When referring to a spine specialist in the context of surgical intervention, it typically denotes either an orthopedic surgeon or a neurosurgeon with specialized training in spine surgery.

Is Spine Neurosurgery a Subspecialty?

Spine is a subspecialty of neurosurgery. Why are there so many specialties in neurosurgery? The spine is different from the brain. Specialization allows neurosurgeons to gain even more mastery in one specific area. In short, specialization improves patient outcomes.

But how does one become a neurosurgeon, let alone a neurosurgeon specializing in spine? Let's quickly talk about surgical training requirements. 

Training and Education Requirements for Spine Neurosurgeons

Like all physicians, spine neurosurgeons must complete their undergraduate program, typically four years. Then, they must complete medical school, which lasts another four years. After that, they begin a residency in neurological surgery, which usually lasts seven years. 

Next, they may complete a year-long fellowship to specialize further. Some people wonder if a fellowship is required for spine neurosurgery. The answer is no. Graduates at most neurosurgical residency programs are proficient at spine surgery by the time they complete residency. However, residents pursuing careers in complex spine surgery such as deformity corrections (scoliosis) and other types of minimally invasive spine surgery may benefit from additional training.

In addition to these educational requirements, some spine neurosurgeons practice with different techniques and philosophies. 

Philosophies and fellowships of neurosurgical spine surgeons include: 

  • Open spine surgery. This type of surgery involves traditional incisions with complete visualization of the pathology to be treated. 
  • Minimally invasive. This method reduces the amount of tissue disturbed during surgery. Often, minimally invasive surgery has been shown to improve healing and patient comfort, but this may come at an increased length of operation in some cases. Patient selection is important for best outcomes.
  • Awake procedures. During these procedures, local and regional anesthetics are used to prevent pain; the patient does not undergo general anesthesia. The patient is conscious, yet comfortable, for the surgery.

While these procedures may improve recovery from surgery, they are not commonly used in general practice, are restricted to many highly specialized institutions, and for specific patient groups and indications. 
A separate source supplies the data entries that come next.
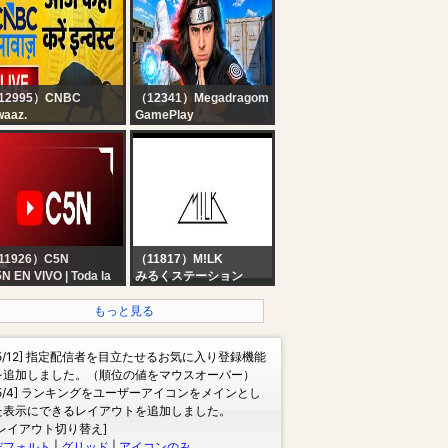
Sleeping - Black
Screen | Perfect
Thunderstorm for Rest,
Live
12995）CNBC
（12341）Megadragom
aaz.
GamePlay
ock Market Updates
? LIVE 35 BOOYAHS
e: आज कहां करें इन्वेस्ट |
NO CS - FALTAM 4
siness & Finance |
PARTIDAS PRO TOP
h August 2026 |
GLOBAL - FREE FIRE
NBC Awaaz
AO VIVO ❤️
11926）C5N
（11817）M!LK
N EN VIVO | Toda la
みるくステーション
formación en un solo
gar | Seguí la
もっと見る
ansmisión las 24
ras
[5/12] 指定配信者を目立たせるお気に入り登録機能
を追加しました。（順位の値をマウスオーバー）
[5/4] ランキングをユーザーアイコンをメインとし
た表示にできるレイアウトを追加しました。
[レイアウト切り替え]
デフォルト
|
グリッド
|
アイコンのみ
Please note that every patient and every diagnosis should be carefully considered for each surgical philosophy and one philosophy and treatment plan must not be applied to all patients. Therefore, your treatment plan should be individualized for best outcomes.

Time for our final take. 

Key Takeaways

  • Overall, neurosurgeons are well-trained spine surgeons. You can find them in private clinics, or large research hospitals. Neurosurgical spine surgeons work closely with other healthcare professionals to treat a vast array of spinal conditions.  
  • If you ask any neurosurgical spine surgeon, they will say that learning never stops. They are constantly researching ways to hone their craft and improve the lives of their patients.